Üzerimden bir ağırlık gidiyor, bunu hissediyorum.
Arkadaşlar da korkmuş...
'Geldik dayı, sık dişini... Alacaz seni burdan...'
Allah işte çocuklarımıza bağışladı.
Daha çekecek çilen var dedi almadı canımızı.
Çıktık ordan...
Doğru pavyona...
Yattım biraz dinlendim.
Sabah erkenden tekrardan ocağa indim çalışmaya.
Demek ki insanlık yokmuş o zamanlar.
Köylüsün, korkuyorsun...
Girmeyip de ne yapayım!
Amire 'Adam göçükte kaldı dinlensin' dedi arkadaşlar.
'Ne dinlenmesi insin ocağa' deyip kestirdi attı.
İndik, çalıştık...
Şimdiki aklım olsa girmem.
Demek ki o zamanlar kafa öyle götürüyor.
Hanıma nasıl olduysa haber gitmiş.
Göçükte kaldığımı söylemişler.
Çıkmış köyden garibim yürüyerek gelmiş Dilaver'e...
Vardiya çıkışında buldular beni dediler hanımın geldi.

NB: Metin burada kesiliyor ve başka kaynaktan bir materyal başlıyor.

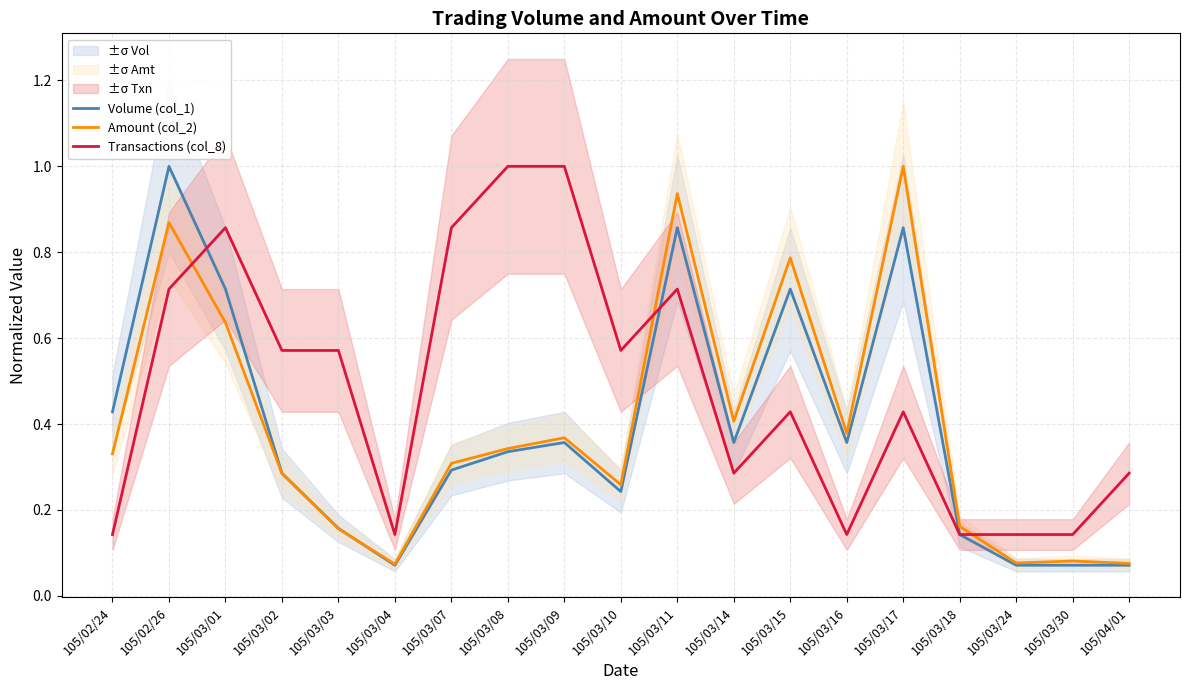

Between 105/03/01 and 105/03/14, which is larger?

105/03/01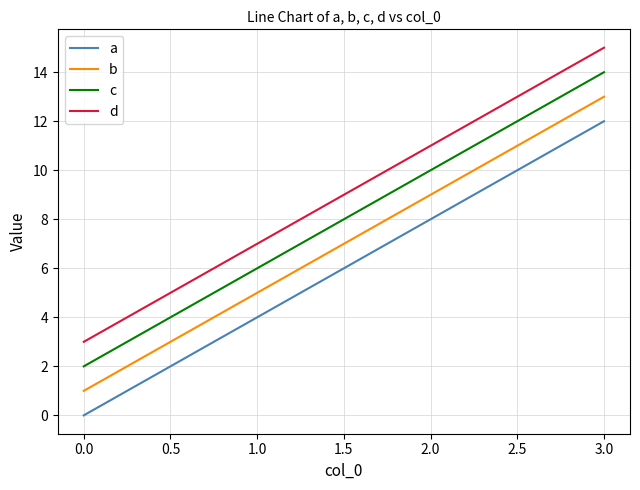

How many distinct data groups are displayed?

4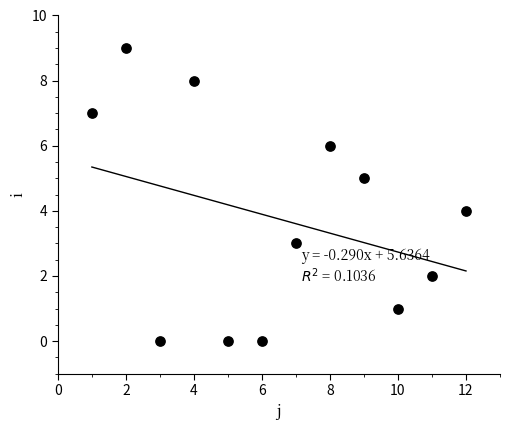

What is the average X value?

6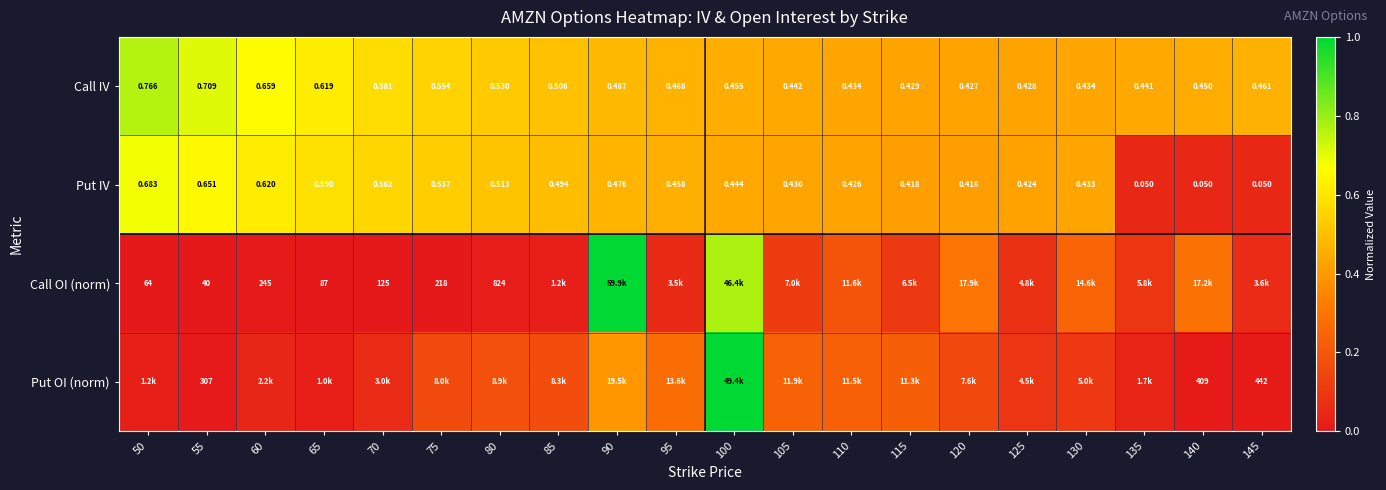

Rank the series at 55 from lowest to highest value.

Put IV, Call IV, Call OI (norm), Put OI (norm)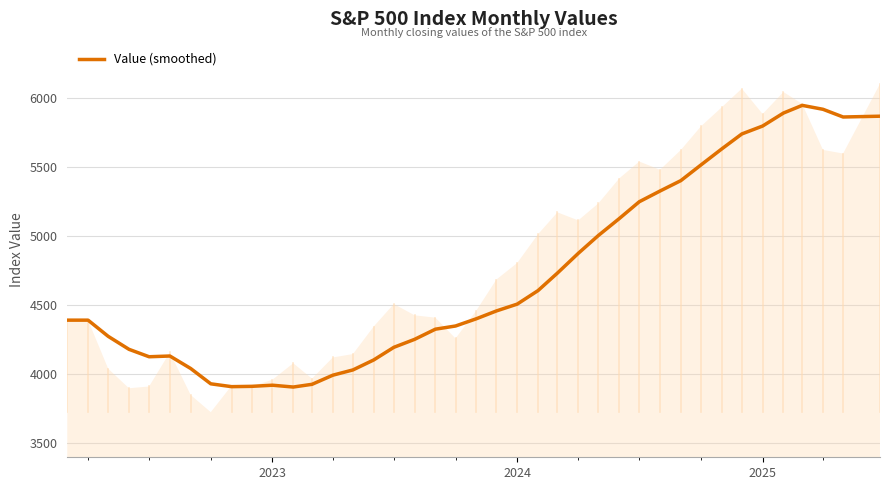

What is the minimum value for Value (smoothed)?

3907.8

Baktım gözleri yaşlı bekliyor.
Onun da kimsesi yok ki benden başka...
Benim de ondan başka...
Allah işte beni ona bağışladı o gün.
Sarılıp ağladık, birer çay içtik.
Dedim iyiyim merak etme.
O yürüme köye, çocukların yanına döndü, ben madene devam.
Neler çektik buralarda.
Allah seni inandırsın it gibi çalışıyordum.
Gruplu işçiydik.
1 ay maden ocağında çalışıyorum.
Sonra köye gelip aktarma ediyorum.
Mısır, buğday, fasulye ekiyorum.
Değirmende un yapıyordum.
İnşaatlarda da çalışıyorum.
Yine de yetmiyordu.
Hanımla ne gecemiz ne gündüzümüz vardı.
Çileye gelmişiz bu dünyaya...
Kendimi bildim bileli çalışıyorum.
O göçtü gitti, biz 85'e merdiven dayadık, zamanımızı bekliyoruz.
Madencilik zordu zor...
Acımasızdılar, insan muamelesi yapmıyorlardı.
Verdikleri ücret belliydi.
Karın tokluğuna çalıştık Allah'a şükür emekli olduk oradan.
Devlet büyük, hep varolsun. "
Bu topraklarda çile çeken insanlar var.
Ölümle cebelleşen, ölüp geri gelenler var.
Kaderi kömürle yazılmış, gün yüzü görmemiş dedeler, nineler, anneler, babalar, evlatlar var.
Her gün 'Belki ölürüm' diyerek kelimeyi şahadet getirip yeraltına inenler var.
Kimsenin bilmediği ne anılar var belki daha.
Dinlediklerimi, duyduklarımı bu köşede sizlerle paylaşmaya çalışacağım.
Bunları anı olsun diye yazmıyorum emin olun.
Bu toprağın gerçek sahiplerinin neler yaşadığını, neler çektiğini anlamamız için dinliyorum, okuyorum ve yazıyorum.